# Task objective
In the material below, switch every "Playfair Display" to "Georgia" and write the lines out again with nothing else changed, leaving out the pictures.
-- Begin Dataset --
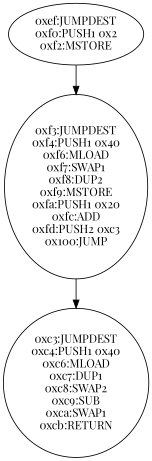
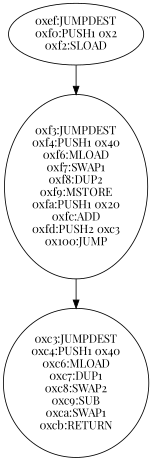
  digraph {
    fontname="Playfair Display"
    node [fontname="Playfair Display"]
    edge [fontname="Playfair Display"]
-   n1 [label="0xef:JUMPDEST\n0xf0:PUSH1 0x2\n0xf2:MSTORE"]
+   n1 [label="0xef:JUMPDEST\n0xf0:PUSH1 0x2\n0xf2:SLOAD"]
    n2 [label="0xf3:JUMPDEST\n0xf4:PUSH1 0x40\n0xf6:MLOAD\n0xf7:SWAP1\n0xf8:DUP2\n0xf9:MSTORE\n0xfa:PUSH1 0x20\n0xfc:ADD\n0xfd:PUSH2 0xc3\n0x100:JUMP"]
    n3 [label="0xc3:JUMPDEST\n0xc4:PUSH1 0x40\n0xc6:MLOAD\n0xc7:DUP1\n0xc8:SWAP2\n0xc9:SUB\n0xca:SWAP1\n0xcb:RETURN"]
    n1 -> n2
    n2 -> n3
  }
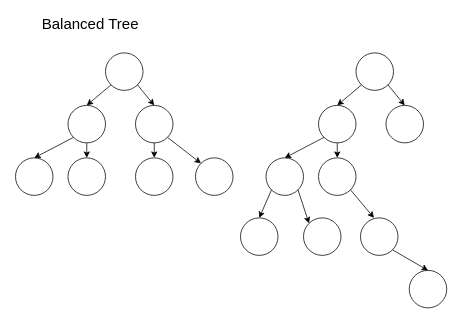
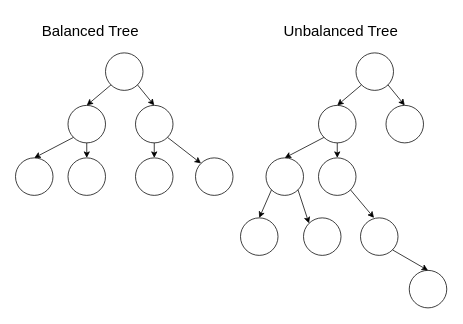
-- End Dataset --
# Task response
  digraph {
    fontname="Georgia"
    node [fontname="Georgia"]
    edge [fontname="Georgia"]
-   n1 [label="0xef:JUMPDEST\n0xf0:PUSH1 0x2\n0xf2:MSTORE"]
+   n1 [label="0xef:JUMPDEST\n0xf0:PUSH1 0x2\n0xf2:SLOAD"]
    n2 [label="0xf3:JUMPDEST\n0xf4:PUSH1 0x40\n0xf6:MLOAD\n0xf7:SWAP1\n0xf8:DUP2\n0xf9:MSTORE\n0xfa:PUSH1 0x20\n0xfc:ADD\n0xfd:PUSH2 0xc3\n0x100:JUMP"]
    n3 [label="0xc3:JUMPDEST\n0xc4:PUSH1 0x40\n0xc6:MLOAD\n0xc7:DUP1\n0xc8:SWAP2\n0xc9:SUB\n0xca:SWAP1\n0xcb:RETURN"]
    n1 -> n2
    n2 -> n3
  }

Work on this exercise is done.